This recipe was a favorite of mine long before the Slow Carb Diet. I originally found it in my mom’s Cooking Light magazine. It has been reposted here at myrecipes.com.
This is one of those healthy recipes that you actually forget is healthy. It’s always a crowd pleaser, and quite honestly, it’s so good that when I make it I forget I’m on a diet.
While nuts are considered an occasional treat on the Slow Carb Diet, you can still enjoy this meal guilt-free knowing walnuts are full of healthy omega-3 fatty acids, lower cholesterol and tryglyceride levels, lower the risk of heart disease, combat depression and help with weight loss (plus some other benefits as well!)
I’m posting the recipe as is, but there are a few modifications I do that I’ll mention.

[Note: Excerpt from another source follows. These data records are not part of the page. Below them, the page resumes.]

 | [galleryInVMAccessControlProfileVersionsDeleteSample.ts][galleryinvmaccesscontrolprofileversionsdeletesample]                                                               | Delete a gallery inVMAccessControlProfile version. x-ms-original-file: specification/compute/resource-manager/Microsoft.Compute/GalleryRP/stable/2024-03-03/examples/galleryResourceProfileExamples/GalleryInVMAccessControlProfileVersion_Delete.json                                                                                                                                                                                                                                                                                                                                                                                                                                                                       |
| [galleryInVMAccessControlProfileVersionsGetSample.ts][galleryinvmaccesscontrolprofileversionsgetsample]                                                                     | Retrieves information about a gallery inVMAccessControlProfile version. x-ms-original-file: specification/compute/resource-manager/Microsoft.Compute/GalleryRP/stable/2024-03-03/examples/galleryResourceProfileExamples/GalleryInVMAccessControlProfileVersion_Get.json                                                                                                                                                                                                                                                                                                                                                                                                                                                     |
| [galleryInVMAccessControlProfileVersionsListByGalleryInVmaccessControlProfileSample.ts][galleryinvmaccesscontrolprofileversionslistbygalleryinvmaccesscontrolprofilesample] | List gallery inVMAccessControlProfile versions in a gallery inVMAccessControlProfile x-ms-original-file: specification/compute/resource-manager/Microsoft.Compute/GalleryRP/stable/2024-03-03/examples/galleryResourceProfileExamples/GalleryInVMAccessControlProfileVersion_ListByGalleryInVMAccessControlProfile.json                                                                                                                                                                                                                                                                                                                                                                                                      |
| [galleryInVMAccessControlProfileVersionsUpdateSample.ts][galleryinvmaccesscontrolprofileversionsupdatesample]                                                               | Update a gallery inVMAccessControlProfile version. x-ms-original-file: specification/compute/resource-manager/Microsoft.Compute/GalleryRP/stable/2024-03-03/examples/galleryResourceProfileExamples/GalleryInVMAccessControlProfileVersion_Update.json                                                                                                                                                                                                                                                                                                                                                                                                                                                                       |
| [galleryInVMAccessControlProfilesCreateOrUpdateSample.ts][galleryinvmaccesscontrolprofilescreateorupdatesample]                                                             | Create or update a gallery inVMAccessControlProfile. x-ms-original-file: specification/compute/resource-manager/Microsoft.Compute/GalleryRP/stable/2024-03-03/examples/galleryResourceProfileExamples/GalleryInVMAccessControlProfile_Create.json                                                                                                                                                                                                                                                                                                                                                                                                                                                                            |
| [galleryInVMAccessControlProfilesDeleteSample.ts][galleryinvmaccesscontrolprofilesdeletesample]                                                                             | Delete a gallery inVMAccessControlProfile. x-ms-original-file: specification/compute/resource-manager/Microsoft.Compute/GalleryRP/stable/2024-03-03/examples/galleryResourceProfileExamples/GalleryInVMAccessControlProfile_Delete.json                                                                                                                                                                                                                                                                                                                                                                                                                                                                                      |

I chose to create a Worcestershire substitute because of the high amount of sugar in the sauce, and I am being quite diligent about those little cheats. The devil is in the details, folks.

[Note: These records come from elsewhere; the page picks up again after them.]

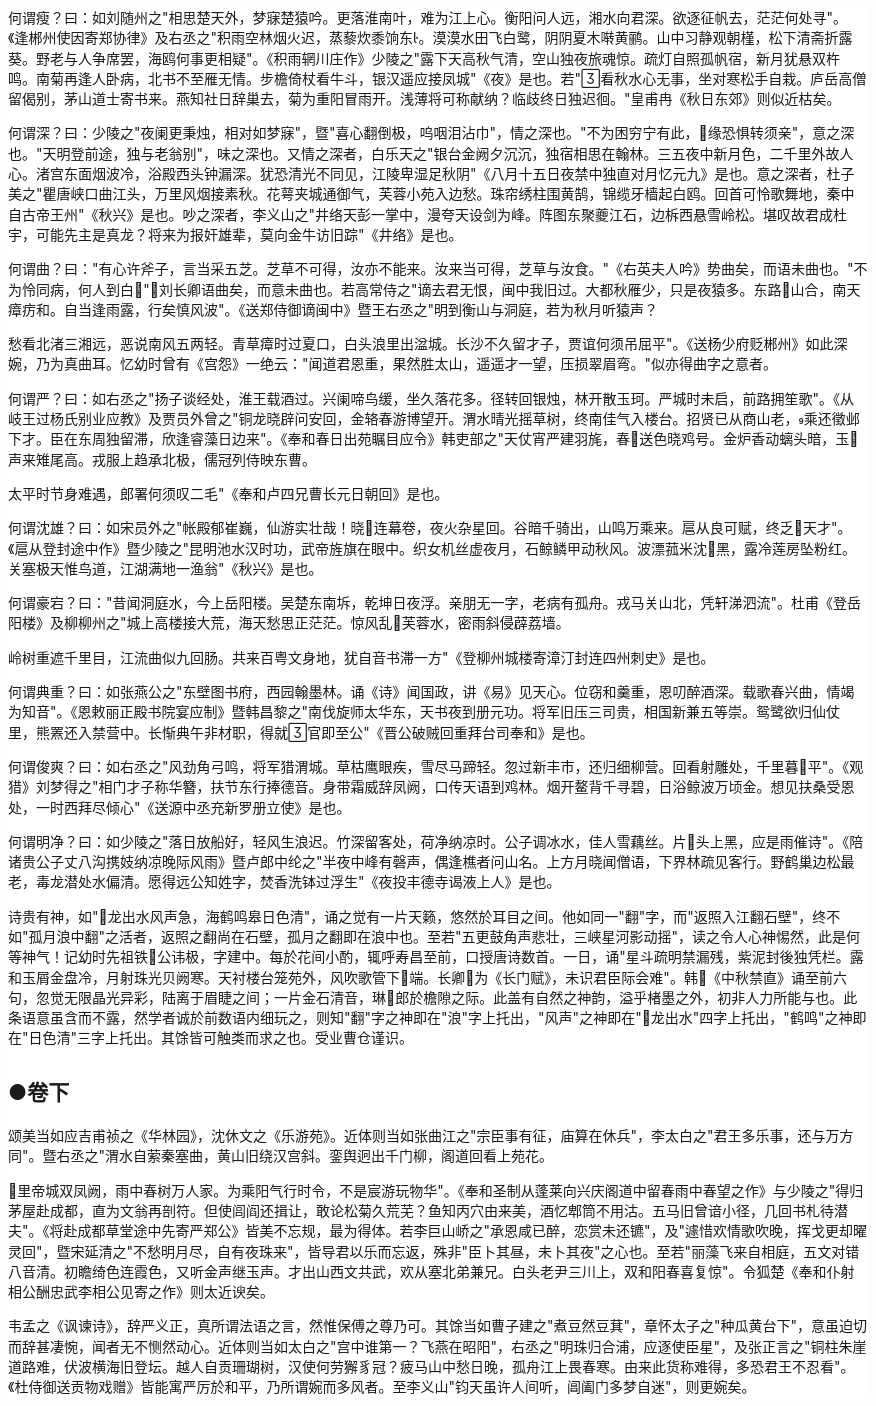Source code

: 何谓瘦？曰：如刘随州之"相思楚天外，梦寐楚猿吟。更落淮南叶，难为江上心。衡阳问人远，湘水向君深。欲逐征帆去，茫茫何处寻"。《逢郴州使因寄郑协律》及右丞之"积雨空林烟火迟，蒸藜炊黍饷东。漠漠水田飞白鹭，阴阴夏木啭黄鹂。山中习静观朝槿，松下清斋折露葵。野老与人争席罢，海鸥何事更相疑"。《积雨辋川庄作》少陵之"露下天高秋气清，空山独夜旅魂惊。疏灯自照孤帆宿，新月犹悬双杵鸣。南菊再逢人卧病，北书不至雁无情。步檐倚杖看牛斗，银汉遥应接凤城"《夜》是也。若"看秋水心无事，坐对寒松手自栽。庐岳高僧留偈别，茅山道士寄书来。燕知社日辞巢去，菊为重阳冒雨开。浅薄将可称献纳？临歧终日独迟徊。"皇甫冉《秋日东郊》则似近枯矣。  
  
何谓深？曰：少陵之"夜阑更秉烛，相对如梦寐"，暨"喜心翻倒极，呜咽泪沾巾"，情之深也。"不为困穷宁有此，缘恐惧转须亲"，意之深也。"天明登前途，独与老翁别"，味之深也。又情之深者，白乐天之"银台金阙夕沉沉，独宿相思在翰林。三五夜中新月色，二千里外故人心。渚宫东面烟波冷，浴殿西头钟漏深。犹恐清光不同见，江陵卑湿足秋阴"《八月十五日夜禁中独直对月忆元九》是也。意之深者，杜子美之"瞿唐峡口曲江头，万里风烟接素秋。花萼夹城通御气，芙蓉小苑入边愁。珠帘绣柱围黄鹄，锦缆牙樯起白鸥。回首可怜歌舞地，秦中自古帝王州"《秋兴》是也。吵之深者，李义山之"井络天彭一掌中，漫夸天设剑为峰。阵图东聚夔江石，边柝西悬雪岭松。堪叹故君成杜宇，可能先主是真龙？将来为报奸雄辈，莫向金牛访旧踪"《井络》是也。  
  
何谓曲？曰："有心许斧子，言当采五芝。芝草不可得，汝亦不能来。汝来当可得，芝草与汝食。"《右英夫人吟》势曲矣，而语未曲也。"不为怜同病，何人到白"，刘长卿语曲矣，而意未曲也。若高常侍之"谪去君无恨，闽中我旧过。大都秋雁少，只是夜猿多。东路山合，南天瘴疠和。自当逢雨露，行矣慎风波"。《送郑侍御谪闽中》暨王右丞之"明到衡山与洞庭，若为秋月听猿声？  
  
愁看北渚三湘远，恶说南风五两轻。青草瘴时过夏口，白头浪里出湓城。长沙不久留才子，贾谊何须吊屈平"。《送杨少府贬郴州》如此深婉，乃为真曲耳。忆幼时曾有《宫怨》一绝云："闻道君恩重，果然胜太山，遥遥才一望，压损翠眉弯。"似亦得曲字之意者。  
  
何谓严？曰：如右丞之"扬子谈经处，淮王载酒过。兴阑啼鸟缓，坐久落花多。径转回银烛，林开散玉珂。严城时未启，前路拥笙歌"。《从岐王过杨氏别业应教》及贾员外曾之"铜龙晓辟问安回，金辂春游博望开。渭水晴光摇草树，终南佳气入楼台。招贤已从商山老，乘还徵邺下才。臣在东周独留滞，欣逢睿藻日边来"。《奉和春日出苑瞩目应令》韩吏部之"天仗宵严建羽旄，春送色晓鸡号。金炉香动螭头暗，玉声来雉尾高。戎服上趋承北极，儒冠列侍映东曹。  
  
太平时节身难遇，郎署何须叹二毛"《奉和卢四兄曹长元日朝回》是也。  
  
何谓沈雄？曰：如宋员外之"帐殿郁崔巍，仙游实壮哉！晓连幕卷，夜火杂星回。谷暗千骑出，山鸣万乘来。扈从良可赋，终乏天才"。《扈从登封途中作》暨少陵之"昆明池水汉时功，武帝旌旗在眼中。织女机丝虚夜月，石鲸鳞甲动秋风。波漂菰米沈黑，露冷莲房坠粉红。关塞极天惟鸟道，江湖满地一渔翁"《秋兴》是也。  
  
何谓豪宕？曰："昔闻洞庭水，今上岳阳楼。吴楚东南坼，乾坤日夜浮。亲朋无一字，老病有孤舟。戎马关山北，凭轩涕泗流"。杜甫《登岳阳楼》及柳柳州之"城上高楼接大荒，海天愁思正茫茫。惊风乱芙蓉水，密雨斜侵薜荔墙。  
  
岭树重遮千里目，江流曲似九回肠。共来百粤文身地，犹自音书滞一方"《登柳州城楼寄漳汀封连四州刺史》是也。  
  
何谓典重？曰：如张燕公之"东壁图书府，西园翰墨林。诵《诗》闻国政，讲《易》见天心。位窃和羹重，恩叨醉酒深。载歌春兴曲，情竭为知音"。《恩敕丽正殿书院宴应制》暨韩昌黎之"南伐旋师太华东，天书夜到册元功。将军旧压三司贵，相国新兼五等崇。鸳鹭欲归仙仗里，熊罴还入禁营中。长惭典午非材职，得就官即至公"《晋公破贼回重拜台司奉和》是也。  
  
何谓俊爽？曰：如右丞之"风劲角弓鸣，将军猎渭城。草枯鹰眼疾，雪尽马蹄轻。忽过新丰市，还归细柳营。回看射雕处，千里暮平"。《观猎》刘梦得之"相门才子称华簪，扶节东行捧德音。身带霜威辞凤阙，口传天语到鸡林。烟开鳌背千寻碧，日浴鲸波万顷金。想见扶桑受恩处，一时西拜尽倾心"《送源中丞充新罗册立使》是也。  
  
何谓明净？曰：如少陵之"落日放船好，轻风生浪迟。竹深留客处，荷净纳凉时。公子调冰水，佳人雪藕丝。片头上黑，应是雨催诗"。《陪诸贵公子丈八沟携妓纳凉晚际风雨》暨卢郎中纶之"半夜中峰有磬声，偶逢樵者问山名。上方月晓闻僧语，下界林疏见客行。野鹤巢边松最老，毒龙潜处水偏清。愿得远公知姓字，焚香洗钵过浮生"《夜投丰德寺谒液上人》是也。  
  
诗贵有神，如"龙出水风声急，海鹤鸣皋日色清"，诵之觉有一片天籁，悠然於耳目之间。他如同一"翻"字，而"返照入江翻石壁"，终不如"孤月浪中翻"之活者，返照之翻尚在石壁，孤月之翻即在浪中也。至若"五更鼓角声悲壮，三峡星河影动摇"，读之令人心神惕然，此是何等神气！记幼时先祖铁公讳极，字建中。每於花间小酌，辄呼寿昌至前，口授唐诗数首。一日，诵"星斗疏明禁漏残，紫泥封後独凭栏。露和玉屑金盘冷，月射珠光贝阙寒。天衬楼台笼苑外，风吹歌管下端。长卿为《长门赋》，未识君臣际会难"。韩《中秋禁直》诵至前六句，忽觉无限晶光异彩，陆离于眉睫之间；一片金石清音，琳郎於檐隙之际。此盖有自然之神韵，溢乎楮墨之外，初非人力所能与也。此条语意虽含而不露，然学者诚於前数语内细玩之，则知"翻"字之神即在"浪"字上托出，"风声"之神即在"龙出水"四字上托出，"鹤鸣"之神即在"日色清"三字上托出。其馀皆可触类而求之也。受业曹仓谨识。  

## ●卷下  
  
颂美当如应吉甫祯之《华林园》，沈休文之《乐游苑》。近体则当如张曲江之"宗臣事有征，庙算在休兵"，李太白之"君王多乐事，还与万方同"。暨右丞之"渭水自萦秦塞曲，黄山旧绕汉宫斜。銮舆迥出千门柳，阁道回看上苑花。  
  
里帝城双凤阙，雨中春树万人家。为乘阳气行时令，不是宸游玩物华"。《奉和圣制从蓬莱向兴庆阁道中留春雨中春望之作》与少陵之"得归茅屋赴成都，直为文翁再剖符。但使闾阎还揖让，敢论松菊久荒芜？鱼知丙穴由来美，酒忆郫筒不用沽。五马旧曾谙小径，几回书札待潜夫"。《将赴成都草堂途中先寄严郑公》皆美不忘规，最为得体。若李巨山峤之"承恩咸已醉，恋赏未还镳"，及"遽惜欢情歌吹晚，挥戈更却曜灵回"，暨宋延清之"不愁明月尽，自有夜珠来"，皆导君以乐而忘返，殊非"臣卜其昼，未卜其夜"之心也。至若"丽藻飞来自相庭，五文对错八音清。初瞻绮色连霞色，又听金声继玉声。才出山西文共武，欢从塞北弟兼兄。白头老尹三川上，双和阳春喜复惊"。令狐楚《奉和仆射相公酬忠武李相公见寄之作》则太近谀矣。  
  
韦孟之《讽谏诗》，辞严义正，真所谓法语之言，然惟保傅之尊乃可。其馀当如曹子建之"煮豆然豆萁"，章怀太子之"种瓜黄台下"，意虽迫切而辞甚凄惋，闻者无不恻然动心。近体则当如太白之"宫中谁第一？飞燕在昭阳"，右丞之"明珠归合浦，应逐使臣星"，及张正言之"铜柱朱崖道路难，伏波横海旧登坛。越人自贡珊瑚树，汉使何劳獬豸冠？疲马山中愁日晚，孤舟江上畏春寒。由来此货称难得，多恐君王不忍看"。《杜侍御送贡物戏赠》皆能寓严厉於和平，乃所谓婉而多风者。至李义山"钧天虽许人间听，阊阖门多梦自迷"，则更婉矣。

A few other notes: The bacon is nice, but totally unnecessary. If you don’t have it or don’t like it, just add a bit of oil to the pan to keep the chops from sticking. I often double the amount of walnuts and spices to make sure I have plenty of coating, but that’s just me. It’s not really necessary either. Regarding spices, sometimes I don’t even use sage as suggested. After some experimentation, I’ve discovered I prefer a mixture of half rosemary and half thyme instead of the sage.

( 4 servings)
Ingredients
- Pork: 4 (8-ounce) bone-in center-cut pork chops, trimmed
- 1 1/2 teaspoons Worcestershire sauce (*very high in sugar – try this replacement!)
- 3/4 teaspoon kosher salt
- 1/2 teaspoon dried sage
- 1/4 teaspoon freshly ground black pepper
- 1/3 cup walnuts, finely ground
- 1 bacon slice
- 1/4 cup fat-free, less-sodium chicken broth
Preparation
1. To prepare pork, place chops in a shallow dish; drizzle evenly with Worcestershire. Combine salt, sage, and black pepper in a small bowl. Reserve 3/4 teaspoon salt mixture. Add walnuts to remaining salt mixture; toss well. Press walnut mixture onto both sides of pork chops. Cover and refrigerate 30 minutes.

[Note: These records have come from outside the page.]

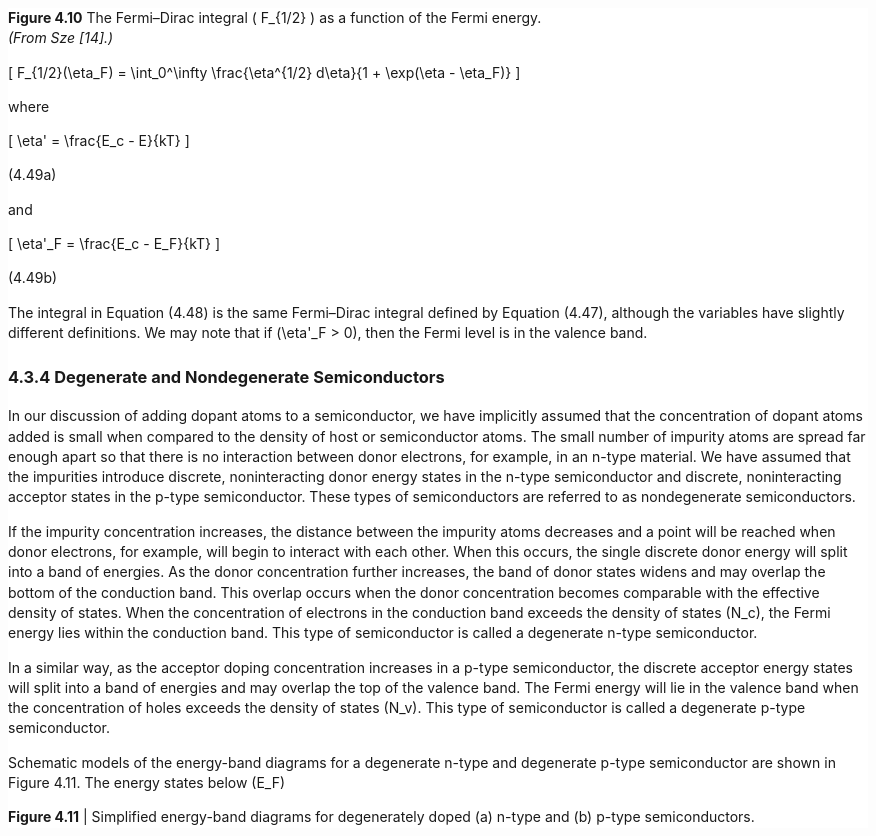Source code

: **Figure 4.10** The Fermi–Dirac integral \( F_{1/2} \) as a function of the Fermi energy.  
*(From Sze [14].)*

\[
F_{1/2}(\eta_F) = \int_0^\infty \frac{\eta^{1/2} d\eta}{1 + \exp(\eta - \eta_F)}
\]

where

\[
\eta' = \frac{E_c - E}{kT}
\]

(4.49a)

and

\[
\eta'_F = \frac{E_c - E_F}{kT}
\]

(4.49b)

The integral in Equation (4.48) is the same Fermi–Dirac integral defined by Equation (4.47), although the variables have slightly different definitions. We may note that if \(\eta'_F > 0\), then the Fermi level is in the valence band.

### 4.3.4 Degenerate and Nondegenerate Semiconductors

In our discussion of adding dopant atoms to a semiconductor, we have implicitly assumed that the concentration of dopant atoms added is small when compared to the density of host or semiconductor atoms. The small number of impurity atoms are spread far enough apart so that there is no interaction between donor electrons, for example, in an n-type material. We have assumed that the impurities introduce discrete, noninteracting donor energy states in the n-type semiconductor and discrete, noninteracting acceptor states in the p-type semiconductor. These types of semiconductors are referred to as nondegenerate semiconductors.

If the impurity concentration increases, the distance between the impurity atoms decreases and a point will be reached when donor electrons, for example, will begin to interact with each other. When this occurs, the single discrete donor energy will split into a band of energies. As the donor concentration further increases, the band of donor states widens and may overlap the bottom of the conduction band. This overlap occurs when the donor concentration becomes comparable with the effective density of states. When the concentration of electrons in the conduction band exceeds the density of states \(N_c\), the Fermi energy lies within the conduction band. This type of semiconductor is called a degenerate n-type semiconductor.

In a similar way, as the acceptor doping concentration increases in a p-type semiconductor, the discrete acceptor energy states will split into a band of energies and may overlap the top of the valence band. The Fermi energy will lie in the valence band when the concentration of holes exceeds the density of states \(N_v\). This type of semiconductor is called a degenerate p-type semiconductor.

Schematic models of the energy-band diagrams for a degenerate n-type and degenerate p-type semiconductor are shown in Figure 4.11. The energy states below \(E_F\)


**Figure 4.11** | Simplified energy-band diagrams for degenerately doped (a) n-type and (b) p-type semiconductors.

2. Cook bacon slice in a large nonstick skillet over medium heat until crisp. Remove bacon from pan; crumble. Add pork chops to drippings in pan; cook 1 1/2 minutes on each side or until lightly browned. Add 1/4 cup chicken broth to pan. Cover, reduce heat, and cook 6 minutes or until desired degree of doneness. Remove pork from pan.
You say to reserve 3/4 teaspoon of the salt mixture, but it doesn’t seem to ever get used???
Mix the reserved salt with the ground up walnuts
I am making this tonight, and either I am missing something, or there are two pieces of info that are not included in this recipe:
1. What do I do with the reserved 3/4 tsp of the salt mixture?
2. What do I do with the crumbled bacon?
Thanks!
Here is a link to the original recipe:
http://www.myrecipes.com/recipe/walnut-crusted-pork-chops
The bacon and reserved salt mixture is used in the vegetables that go with these pork chops in the original recipe. The vegetable mixture is not low-carb friendly as written, but it can be adapted with a few changes.